Can you send me a picture of you not naked, my mom wants to see what you look like
Its like the two hemispheres of my brain are in a death match but are two evenly matched for either side to win kinda drunk.
Can you pick me up a bottle of make-an-ass-of-myself tonight?
Do you want cuervo gold or silver?
I have a huge bruise on my thigh that I am 95% sure is due to you repeatedly throwing me over couches.
Why can't people give useful wedding gifts...like sex swings or Nutella?
Do you think if i wear this shirt with my bengals boxers this kid will fall out of love with me a little bit because that's what I was going for.
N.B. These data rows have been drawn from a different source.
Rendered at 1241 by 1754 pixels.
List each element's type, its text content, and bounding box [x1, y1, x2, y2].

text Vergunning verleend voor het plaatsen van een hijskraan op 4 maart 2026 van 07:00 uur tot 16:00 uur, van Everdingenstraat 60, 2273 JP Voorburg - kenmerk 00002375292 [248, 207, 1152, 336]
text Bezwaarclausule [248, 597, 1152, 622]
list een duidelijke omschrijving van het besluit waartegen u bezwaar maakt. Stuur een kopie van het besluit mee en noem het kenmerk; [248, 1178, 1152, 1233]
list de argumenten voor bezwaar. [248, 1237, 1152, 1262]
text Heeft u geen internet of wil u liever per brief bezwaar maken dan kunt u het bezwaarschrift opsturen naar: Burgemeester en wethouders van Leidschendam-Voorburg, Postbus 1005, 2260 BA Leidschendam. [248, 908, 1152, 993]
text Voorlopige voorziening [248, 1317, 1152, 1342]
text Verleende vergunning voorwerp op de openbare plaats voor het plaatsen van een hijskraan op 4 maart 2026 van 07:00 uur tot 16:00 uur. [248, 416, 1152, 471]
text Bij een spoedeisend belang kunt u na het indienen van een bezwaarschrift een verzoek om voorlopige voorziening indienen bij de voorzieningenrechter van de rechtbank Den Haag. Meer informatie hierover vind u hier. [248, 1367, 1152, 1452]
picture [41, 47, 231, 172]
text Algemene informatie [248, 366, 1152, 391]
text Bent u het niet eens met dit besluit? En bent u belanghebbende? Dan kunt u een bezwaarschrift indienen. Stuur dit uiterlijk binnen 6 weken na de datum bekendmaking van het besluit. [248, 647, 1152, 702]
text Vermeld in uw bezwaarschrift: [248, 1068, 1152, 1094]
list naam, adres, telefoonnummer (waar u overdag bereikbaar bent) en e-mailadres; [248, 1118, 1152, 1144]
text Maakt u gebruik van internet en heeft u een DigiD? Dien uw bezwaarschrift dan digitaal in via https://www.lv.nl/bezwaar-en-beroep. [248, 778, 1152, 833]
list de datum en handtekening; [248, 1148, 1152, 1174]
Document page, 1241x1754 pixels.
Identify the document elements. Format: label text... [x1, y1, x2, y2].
We were getting fries and you hopped the counter and yelled "WELCOME TO GOOD BURGER HOME OF THE GOOD BURGER" and threw up
Nxt time we drink that much, we'll have to hide the crayons. Crayola-ing a mural on the living room wall wasnt the brightest idea, but it sure is classy. Right?
I'm getting reacquainted with drunk me. She has grown up a lot.
she has no right to get mad at us for drinking during the wedding. she's the one that chose the bridesmaid dresses with pockets.